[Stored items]

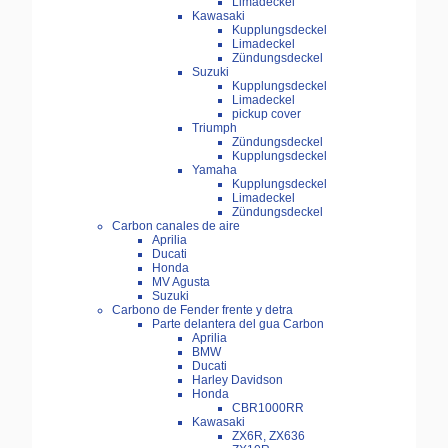
Limadeckel
Kawasaki
Kupplungsdeckel
Limadeckel
Zündungsdeckel
Suzuki
Kupplungsdeckel
Limadeckel
pickup cover
Triumph
Zündungsdeckel
Kupplungsdeckel
Yamaha
Kupplungsdeckel
Limadeckel
Zündungsdeckel
Carbon canales de aire
Aprilia
Ducati
Honda
MV Agusta
Suzuki
Carbono de Fender frente y detra
Parte delantera del gua Carbon
Aprilia
BMW
Ducati
Harley Davidson
Honda
CBR1000RR
Kawasaki
ZX6R, ZX636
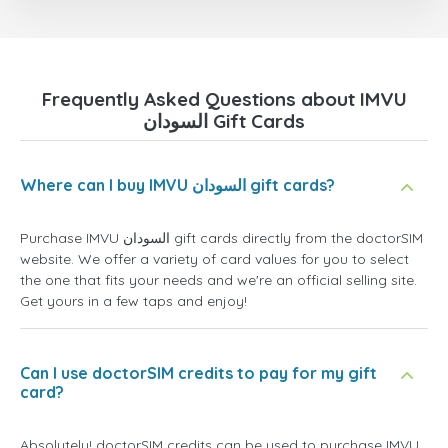
Frequently Asked Questions about IMVU
السودان Gift Cards
Where can I buy IMVU السودان gift cards?
Purchase IMVU السودان gift cards directly from the doctorSIM
website. We offer a variety of card values for you to select
the one that fits your needs and we're an official selling site.
Get yours in a few taps and enjoy!
Can I use doctorSIM credits to pay for my gift
card?
Absolutely! doctorSIM credits can be used to purchase IMVU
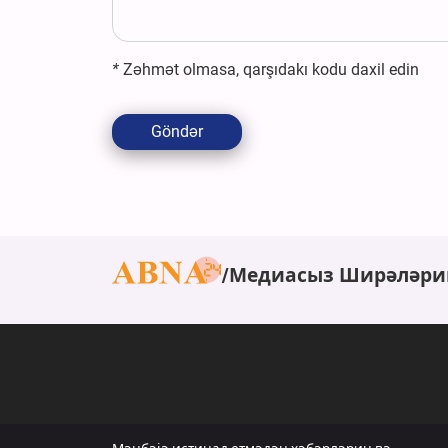
*
Zəhmət olmasa, qarşıdakı kodu daxil edin
Göndər
Медиасыз Ширәләри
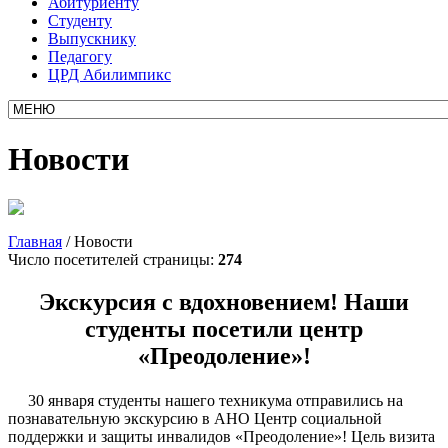
Абитуриенту
Студенту
Выпускнику
Педагогу
ЦРД Абилимпикс
Новости
Главная
/
Новости
Число посетителей страницы:
274
Экскурсия с вдохновением! Наши
студенты посетили центр
«Преодоление»!
30 января студенты нашего техникума отправились на
познавательную экскурсию в
АНО Центр социальной
поддержки и защиты инвалидов
«Преодоление»!
Цель визита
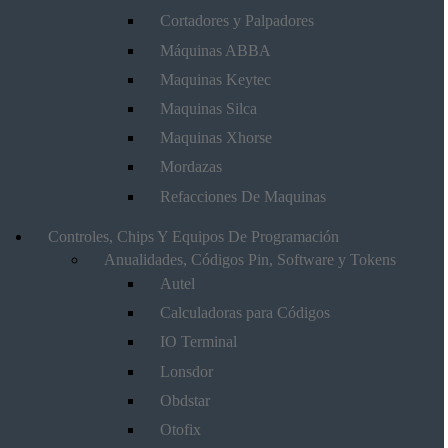
Cortadores y Palpadores
Máquinas ABBA
Maquinas Keytec
Maquinas Silca
Maquinas Xhorse
Mordazas
Refacciones De Maquinas
Controles, Chips Y Equipos De Programación
Anualidades, Códigos Pin, Software y Tokens
Autel
Calculadoras para Códigos
IO Terminal
Lonsdor
Obdstar
Otofix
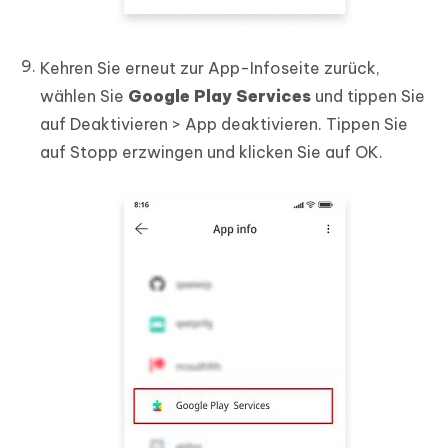
Kehren Sie erneut zur App-Infoseite zurück,
wählen Sie
Google Play Services
und tippen Sie
auf Deaktivieren > App deaktivieren. Tippen Sie
auf Stopp erzwingen und klicken Sie auf OK.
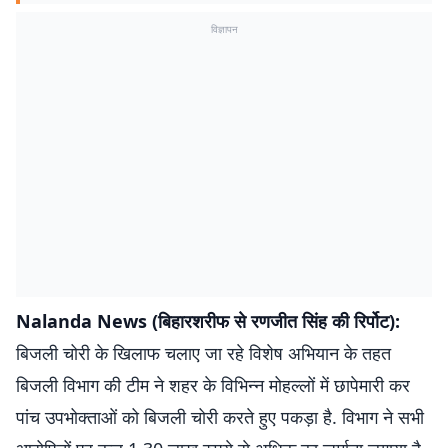
विज्ञापन
Nalanda News (बिहारशरीफ से रणजीत सिंह की रिर्पोट):
बिजली चोरी के खिलाफ चलाए जा रहे विशेष अभियान के तहत
बिजली विभाग की टीम ने शहर के विभिन्न मोहल्लों में छापेमारी कर
पांच उपभोक्ताओं को बिजली चोरी करते हुए पकड़ा है. विभाग ने सभी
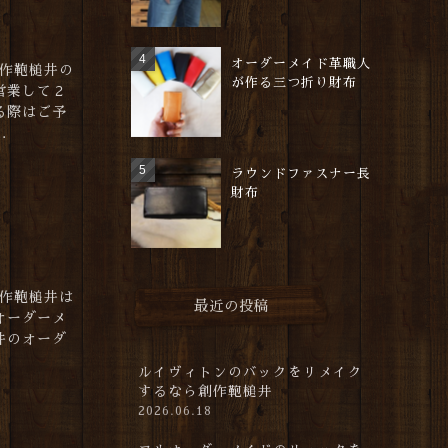
れ
オーダーメイド革職人
創作鞄槌井の
が作る三つ折り財布
営業して２
る際はご予
.
ラウンドファスナー長
財布
創作鞄槌井は
最近の投稿
オーダーメ
井のオーダ
ルイヴィトンのバックをリメイク
するなら創作鞄槌井
2026.06.18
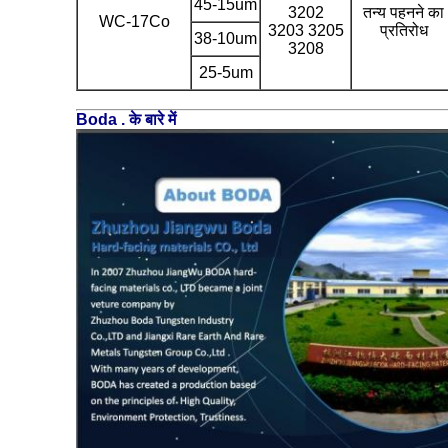
45-15um
3202
तन्य पहनने का
WC-17Co
3203 3205
प्रतिरोध
38-10um
3208
25-5um
Boda . के बारे में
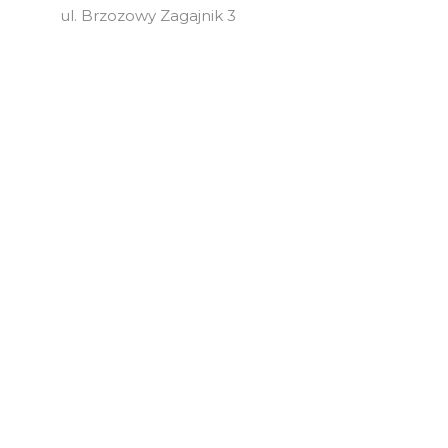
ul. Brzozowy Zagajnik 3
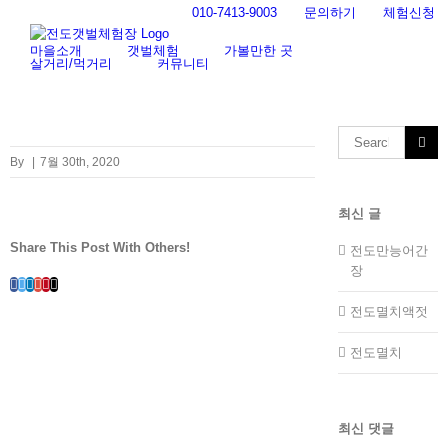
Skip
010-7413-9003
문의하기
체험신청
to
content
마을소개
갯벌체험
가볼만한 곳
살거리/먹거리
커뮤니티
Search
for:
By
|
7월 30th, 2020
최신 글
Share This Post With Others!
전도만능어간
장
Facebook
Twitter
LinkedIn
Whatsapp
Google+
Pinterest
Email
전도멸치액젓
전도멸치
최신 댓글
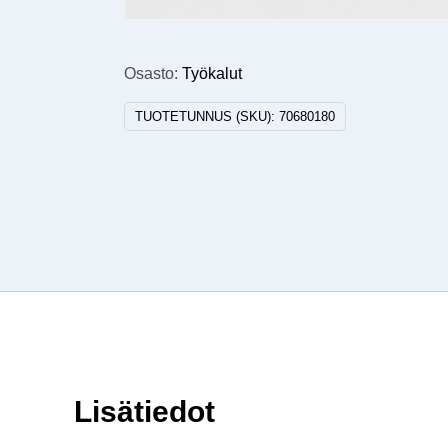
Osasto:
Työkalut
TUOTETUNNUS (SKU):
70680180
Lisätiedot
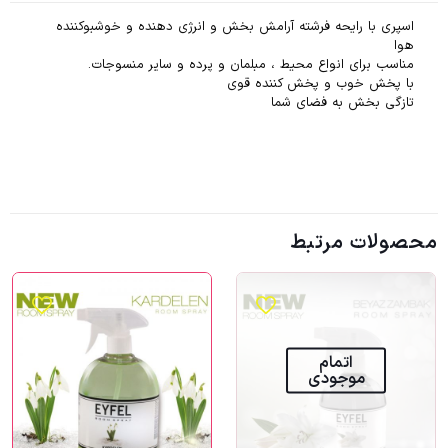
اسپری با رایحه فرشته آرامش بخش و انرژی دهنده و خوشبوکننده
هوا
مناسب برای انواع محیط ، مبلمان و پرده و سایر منسوجات.
با پخش خوب و پخش کننده قوی
تازگی بخش به فضای شما
محصولات مرتبط
اتمام
موجودی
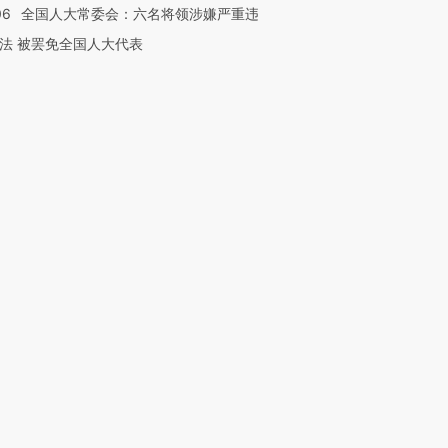
06
全国人大常委会：六名将领涉嫌严重违
法 被罢免全国人大代表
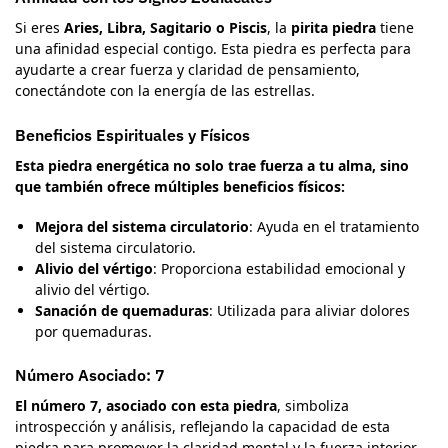
Si eres
Aries, Libra, Sagitario o Piscis
, la
pirita piedra
tiene
una afinidad especial contigo. Esta piedra es perfecta para
ayudarte a crear fuerza y claridad de pensamiento,
conectándote con la energía de las estrellas.
Beneficios Espirituales y Físicos
Esta piedra energética no solo trae fuerza a tu alma, sino
que también ofrece múltiples beneficios físicos:
Mejora del sistema circulatorio
: Ayuda en el tratamiento
del sistema circulatorio.
Alivio del vértigo
: Proporciona estabilidad emocional y
alivio del vértigo.
Sanación de quemaduras
: Utilizada para aliviar dolores
por quemaduras.
Número Asociado: 7
El número 7, asociado con esta piedra
, simboliza
introspección y análisis, reflejando la capacidad de esta
piedra para promover la claridad mental y la fuerza interior.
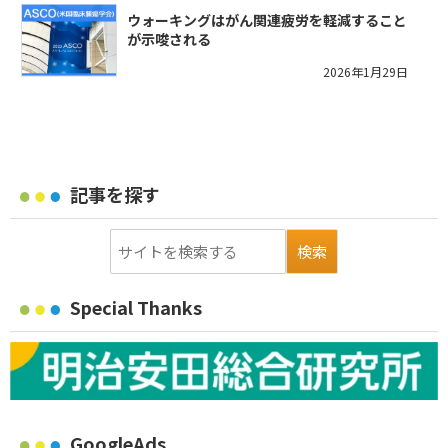
ウォーキングはがん関連疲労を軽減すること
が示唆される
2026年1月29日
記事を探す
Special Thanks
GoogleAds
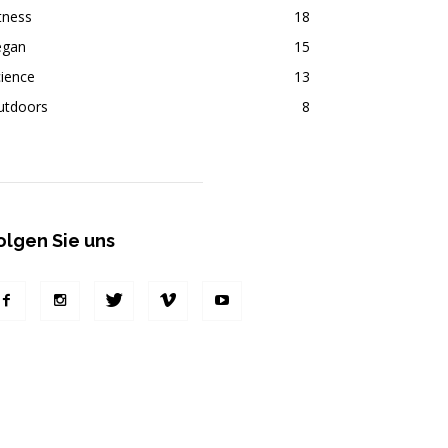
tness
18
egan
15
ience
13
utdoors
8
olgen Sie uns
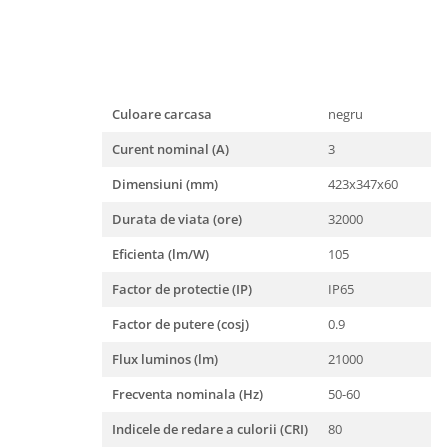
Iluminat festiv
Fotosenzori si Senzori de miscare
Sina Magnetica Slim LIMBO
Iluminat decorativ de Craciun
Culoare carcasa
negru
Curent nominal (A)
3
Dimensiuni (mm)
423x347x60
Durata de viata (ore)
32000
Eficienta (lm/W)
105
Factor de protectie (IP)
IP65
Factor de putere (cosj)
0.9
Flux luminos (lm)
21000
Frecventa nominala (Hz)
50-60
Indicele de redare a culorii (CRI)
80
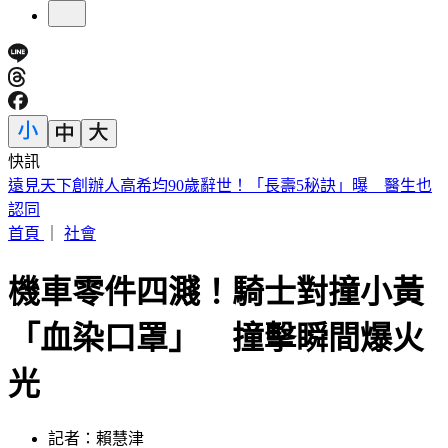
快訊
美股開盤／聯準會升息疑慮意外減緩！標普、那指「雙開高」
首頁
｜
社會
機車零件四濺！騎士對撞小黃
「血染口罩」 撞擊瞬間爆火
光
記者：賴慧津
發佈時間：2023.03.23 09:50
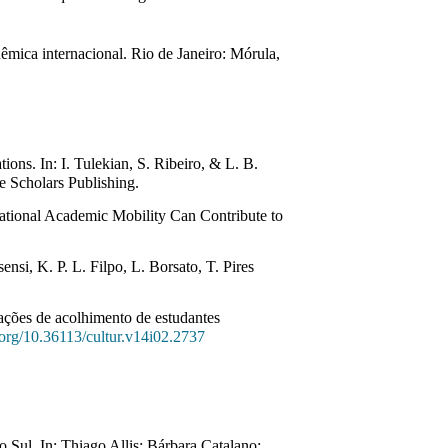
êmica internacional. Rio de Janeiro: Mórula,
ions. In: I. Tulekian, S. Ribeiro, & L. B. 
e Scholars Publishing. 
ational Academic Mobility Can Contribute to 
si, K. P. L. Filpo, L. Borsato, T. Pires 
ções de acolhimento de estudantes 
.org/10.
36113/cultur.v14i02.2737
 Sul. In: Thiago Allis; Bárbara Catalano; 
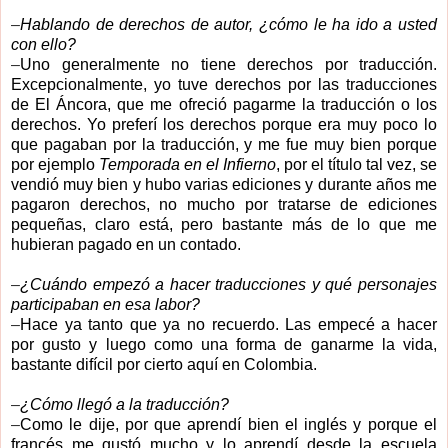
–
Hablando de derechos de autor, ¿cómo le ha ido a usted
con ello?
–
Uno generalmente no tiene derechos por traducción.
Excepcionalmente, yo tuve derechos por las traducciones
de El Áncora, que me ofreció pagarme la traducción o los
derechos. Yo preferí los derechos porque era muy poco lo
que pagaban por la traducción, y me fue muy bien porque
por ejemplo
Temporada en el Infierno
, por el título tal vez, se
vendió muy bien y hubo varias ediciones y durante años me
pagaron derechos, no mucho por tratarse de ediciones
pequeñas, claro está, pero bastante más de lo que me
hubieran pagado en un contado.
–
¿Cuándo empezó a hacer traducciones y qué personajes
participaban en esa labor?
–
Hace ya tanto que ya no recuerdo. Las empecé a hacer
por gusto y luego como una forma de ganarme la vida,
bastante difícil por cierto aquí en Colombia.
–
¿Cómo llegó a la traducción?
–
Como le dije, por que aprendí bien el inglés y porque el
francés me gustó mucho y lo aprendí desde la escuela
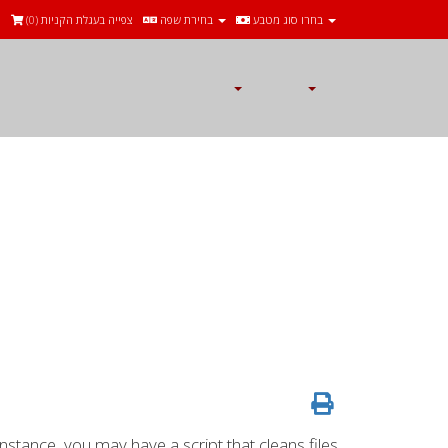
ה
)
0
צפייה בעגלת הקניות (
בחירת שפה
בחרו סוג מטבע
instance, you may have a script that cleans files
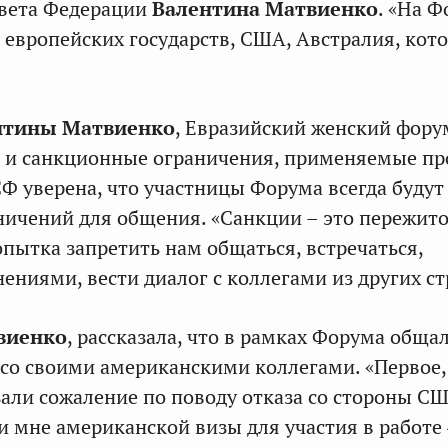
овета Федерации
Валентина Матвиенко
. «На 
 европейских государств, США, Австралия, кот
нтины Матвиенко
, Евразийский женский фору
ы и санкционные ограничения, применяемые пр
СФ уверена, что участницы Форума всегда будут
ничений для общения. «Санкции – это пережит
опытка запретить нам общаться, встречаться,
ениями, вести диалог с коллегами из других ст
виенко
, рассказала, что в рамках Форума обща
 со своими
американскими коллегами. «Первое,
зали сожаление по поводу отказа со стороны С
и мне американской визы для участия в работе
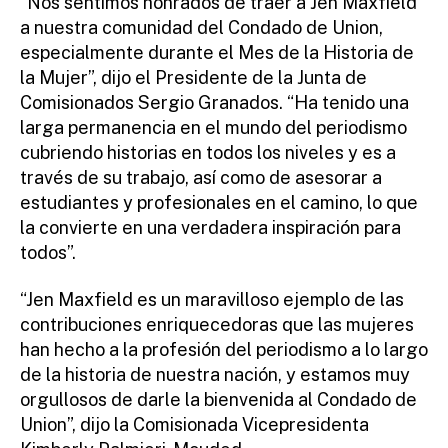
“Nos sentimos honrados de traer a Jen Maxfield
a nuestra comunidad del Condado de Union,
especialmente durante el Mes de la Historia de
la Mujer”, dijo el Presidente de la Junta de
Comisionados Sergio Granados. “Ha tenido una
larga permanencia en el mundo del periodismo
cubriendo historias en todos los niveles y es a
través de su trabajo, así como de asesorar a
estudiantes y profesionales en el camino, lo que
la convierte en una verdadera inspiración para
todos”.
“Jen Maxfield es un maravilloso ejemplo de las
contribuciones enriquecedoras que las mujeres
han hecho a la profesión del periodismo a lo largo
de la historia de nuestra nación, y estamos muy
orgullosos de darle la bienvenida al Condado de
Union”, dijo la Comisionada Vicepresidenta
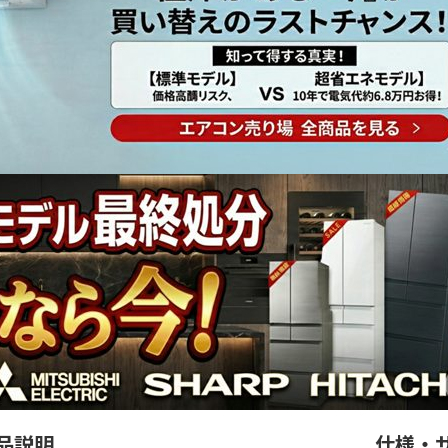
品説明
仕様・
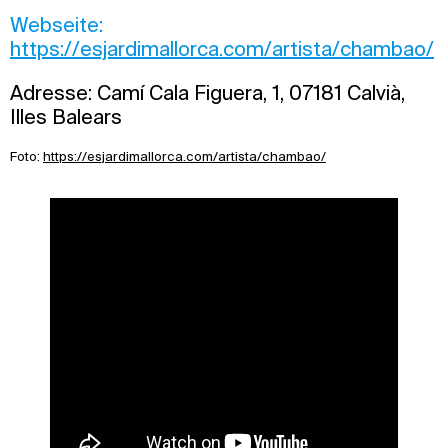
Webseite:
https://esjardimallorca.com/artista/chambao/
Adresse: Camí Cala Figuera, 1, 07181 Calvià,
Illes Balears
Foto:
https://esjardimallorca.com/artista/chambao/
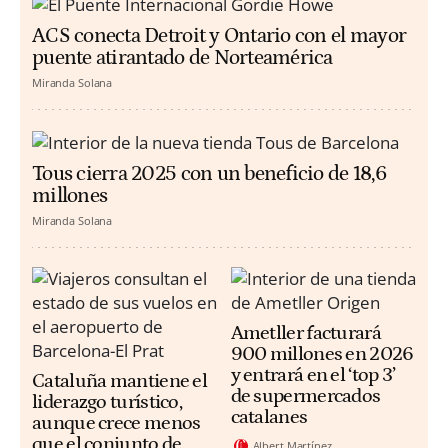
ACS conecta Detroit y Ontario con el mayor
puente atirantado de Norteamérica
Miranda Solana
Tous cierra 2025 con un beneficio de 18,6
millones
Miranda Solana
Ametller facturará
900 millones en 2026
y entrará en el ‘top 3’
Cataluña mantiene el
de supermercados
liderazgo turístico,
catalanes
aunque crece menos
que el conjunto de
Albert Martínez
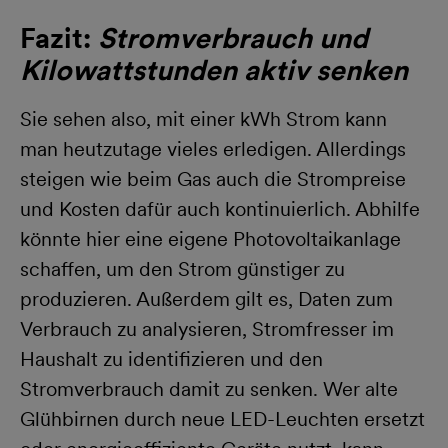
Fazit:
Stromverbrauch und
Kilowattstunden aktiv senken
Sie sehen also, mit einer kWh Strom kann
man heutzutage vieles erledigen. Allerdings
steigen wie beim Gas auch die Strompreise
und Kosten dafür auch kontinuierlich. Abhilfe
könnte hier eine eigene Photovoltaikanlage
schaffen, um den Strom günstiger zu
produzieren. Außerdem gilt es, Daten zum
Verbrauch zu analysieren, Stromfresser im
Haushalt zu identifizieren und den
Stromverbrauch damit zu senken. Wer alte
Glühbirnen durch neue LED-Leuchten ersetzt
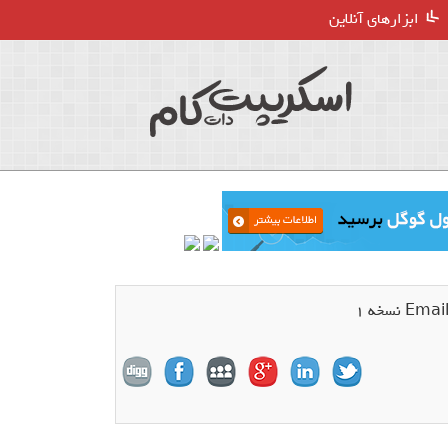
ابزارهای آنلاین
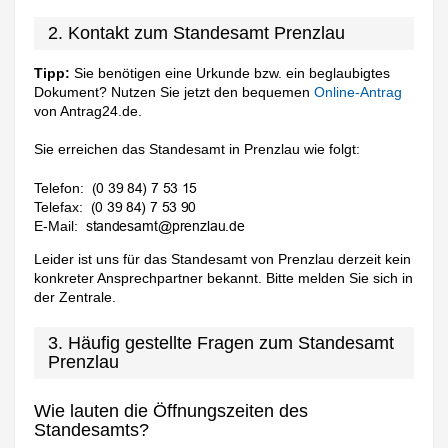
2. Kontakt zum Standesamt Prenzlau
Tipp:
Sie benötigen eine Urkunde bzw. ein beglaubigtes
Dokument? Nutzen Sie jetzt den bequemen
Online-Antrag
von Antrag24.de.
Sie erreichen das Standesamt in Prenzlau wie folgt:
Telefon:
Telefax:
E-Mail:
Leider ist uns für das Standesamt von Prenzlau derzeit kein
konkreter Ansprechpartner bekannt. Bitte melden Sie sich in
der Zentrale.
3. Häufig gestellte Fragen zum Standesamt
Prenzlau
Wie lauten die Öffnungszeiten des
Standesamts?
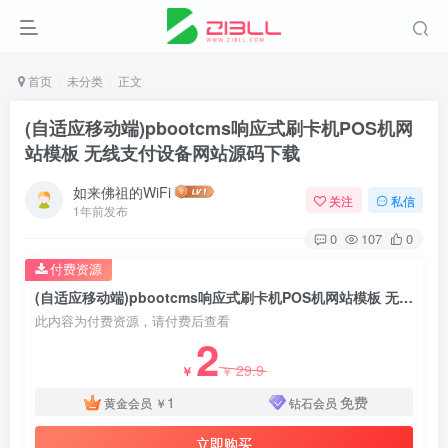
首页
未分类
正文
(自适应移动端)pbootcms响应式刷卡机POS机网
站模板 无线支付设备网站源码下载
如来佛祖的WiFi
关注
私信
1年前发布
0
107
0
付费资源
(自适应移动端)pbootcms响应式刷卡机POS机网站模板 无线支付设备网站源码下载
此内容为付费资源，请付费后查看
2
29.9
￥
￥
1
免费
黄金会员
￥
钻石会员
立即购买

### What the exercise asks
Only the count, nothing else: how many lines of the records hold the word "periodismo"?

### Answer for this exercise
2